OK, you don’t have to be so very bold to agree with the president’s own wife, and that’s how Missouri Sen. Roy Blunt positioned himself: “I agree with Mrs. Bush and Mrs. Trump that separating families does not meet the standard of who we are as a country,” he said on Monday, referring to former first lady Laura Bush’s “heartbroken” response to toddler traumatization in an op-ed in The Washington Post. She called the situation “eerily reminiscent of the Japanese American internment camps of World War II, now considered to have been one of the most shameful episodes in U.S. history.’’ In 2015, Trump said he might have supported those infamous camps, too.
The president’s strategically harsh new “zero tolerance” policy has separated families guilty of the misdemeanor infraction of entering the country without papers. And in complete violation of our treaty obligations, even some legal asylum seekers have had their kids torn away.
Kansas Sens. Pat Roberts and Jerry Moran were also among those who balked on Monday. “I am against using parental separation as a deterrent to illegal immigration,” Roberts said.
He’s right to use that word “deterrent,” because that’s exactly what the new policy is supposed to be. Or at least, that’s what White House Chief of Staff John Kelly told NPR last month, before his boss started pretending that the policy predated him. It was only implemented in April, and since then, has separated more than 2,000 children from their parents. On Monday, ProPublica released an audiotape of some migrant children in detention screaming, “Mami!” and “Papa!” as a border agent jokes, “We have an orchestra here; all we need is a conductor.”
Hilarious. As is the president’s insistence that this treachery has been forced on him by law — there is no such law — and by Democrats.
That’s only true according to the Trumpian logic that unless his political adversaries give him everything he wants on immigration, he’ll keep right on separating families, which would thus be the fault of the Democrats who didn’t stop him.

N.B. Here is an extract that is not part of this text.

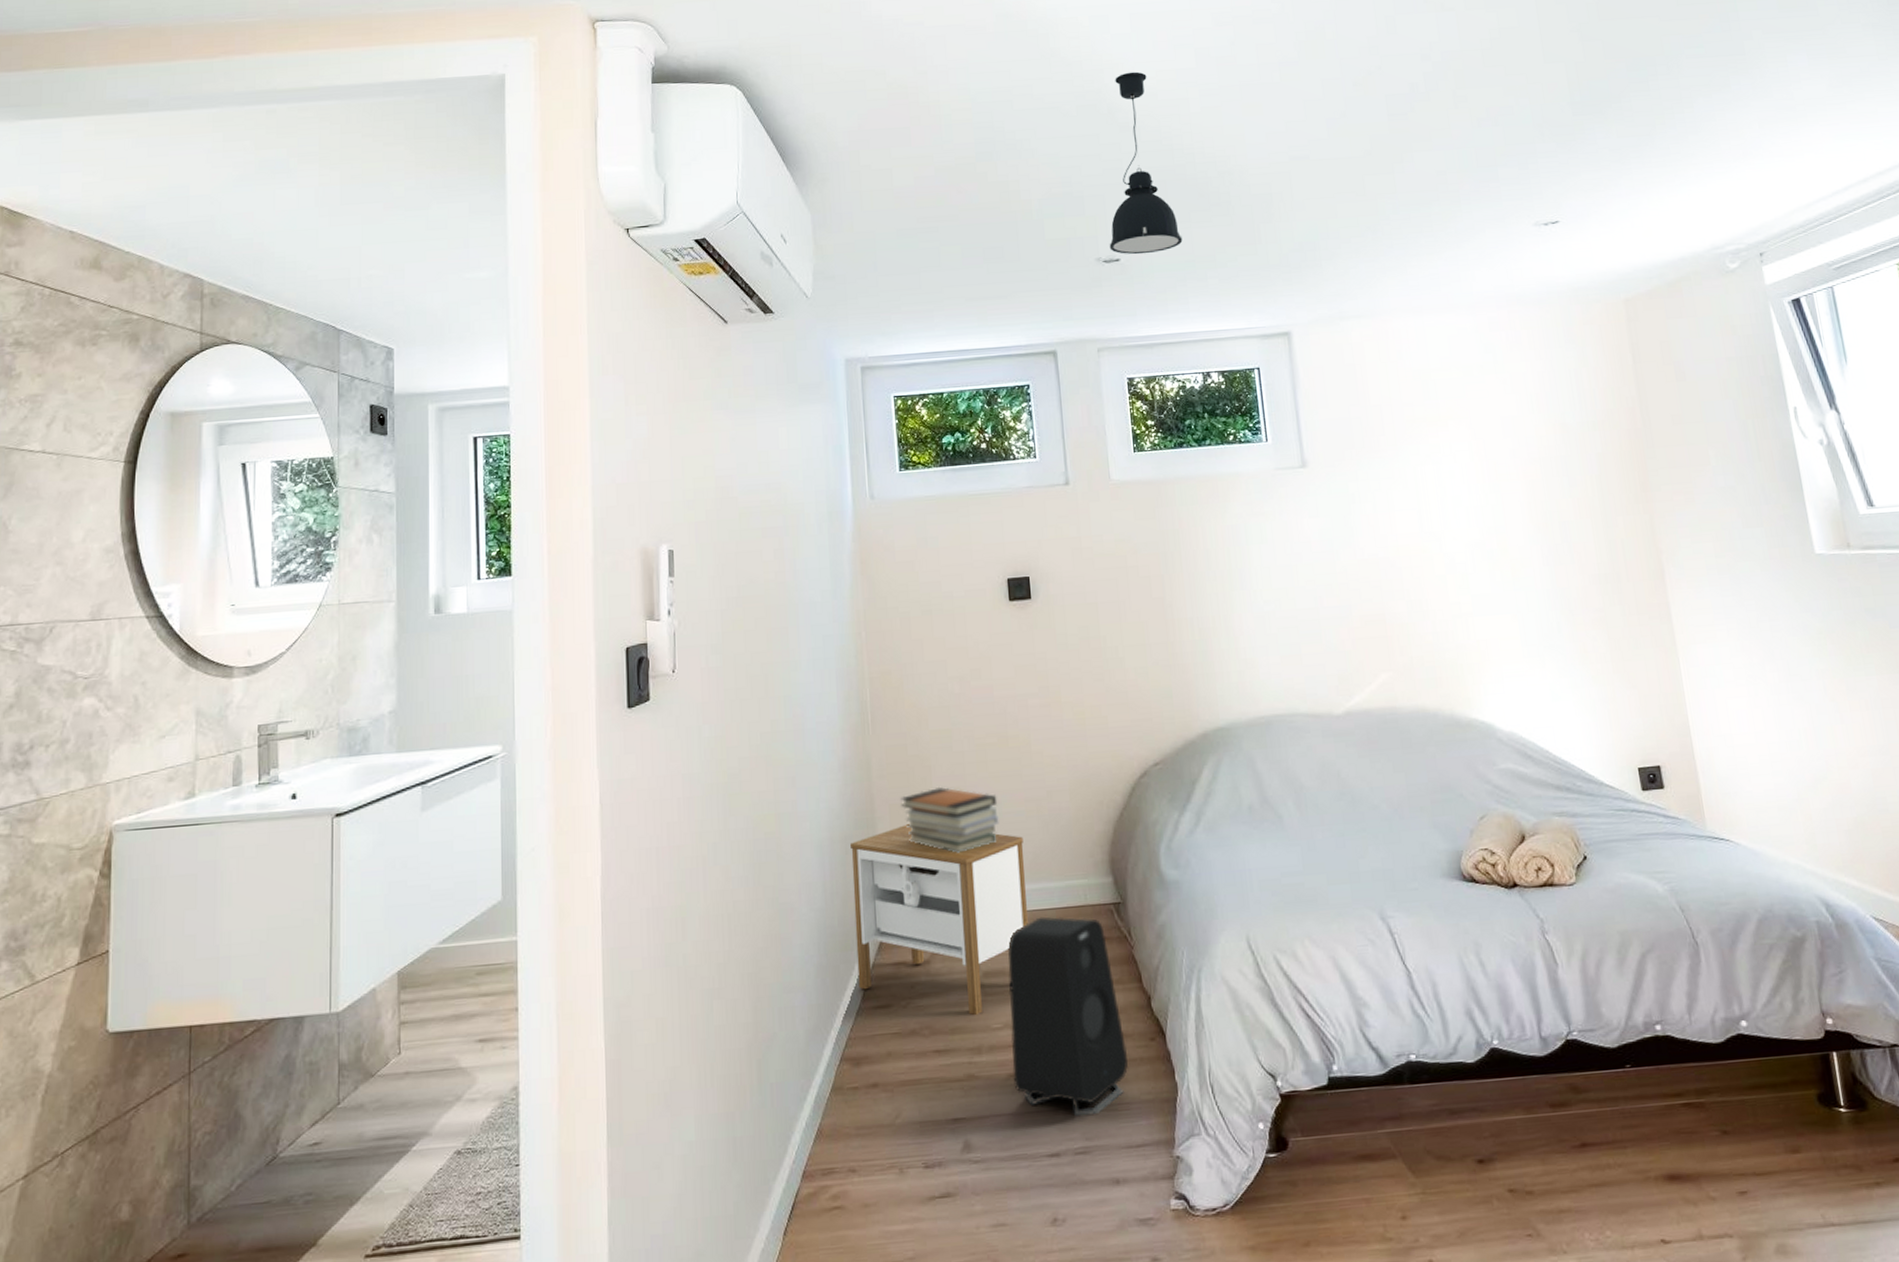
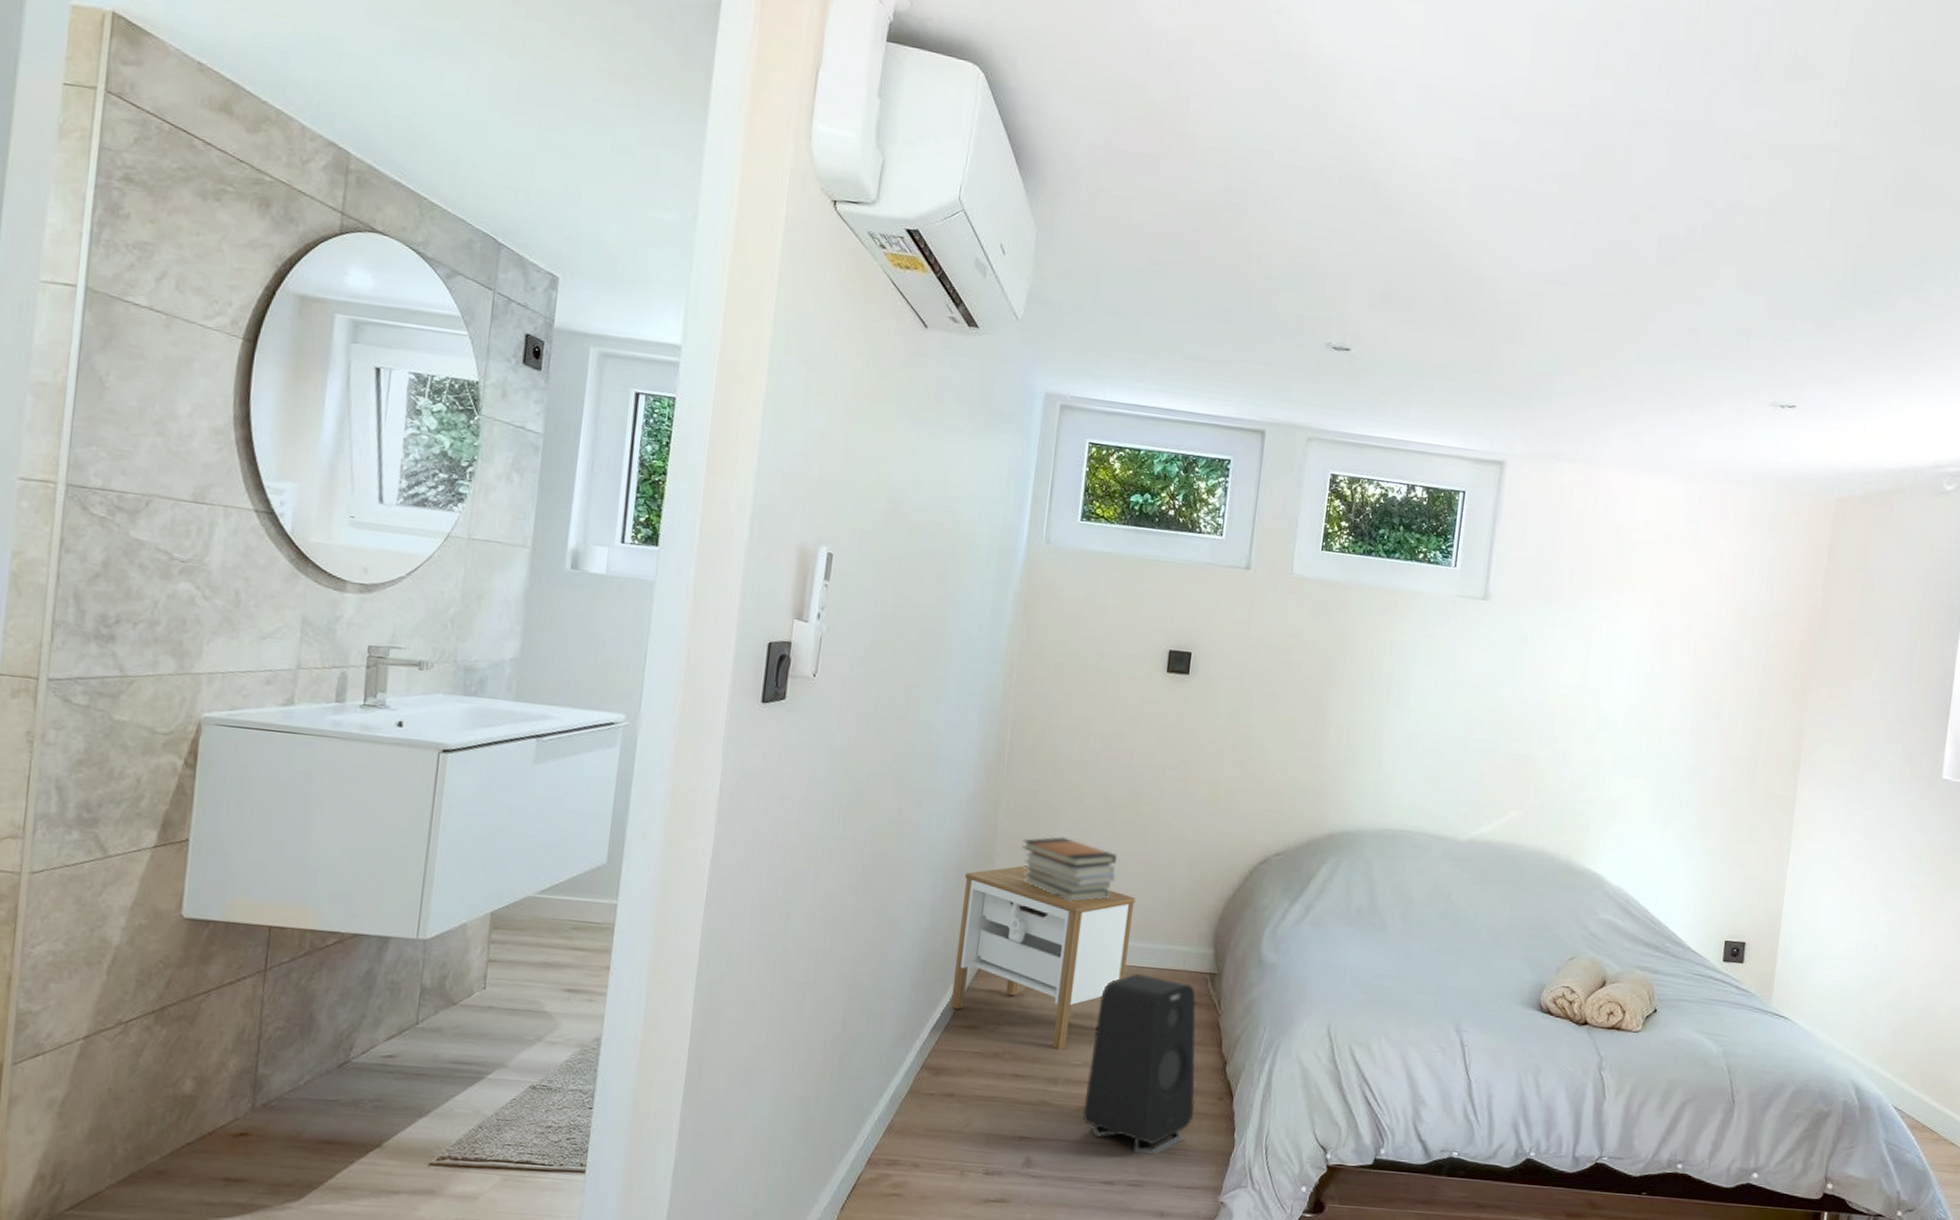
pendant light: present [1109,71,1183,255] -> none [1342,148,1421,351]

Kansas Rep. Kevin Yoder, who has a seat in a suburban swing district to defend, doesn’t seem to see it that way: “As the son of a social worker, I know the human trauma that comes with children being separated from their parents,” he tweeted. “It takes a lasting, and sometimes even irreversible toll on the child’s well being.That’s why I’m demanding that Attorney General Sessions halt the practice of family separation at the border immediately as Congress works toward legislative solutions.”
That’s exactly what must happen because the damage being done to these kids can never be undone. And as for legislative solutions, immigrant advocates say that even the Senate bill that California Democratic Sen. Dianne Feinstein has proposed wouldn’t necessarily prevent the separation of children from parents seeking asylum.
“The Trump administration will not win on this one,” Trump ally Bill O’Reilly tweeted. And if we don’t put kids before politics on this issue, when will we?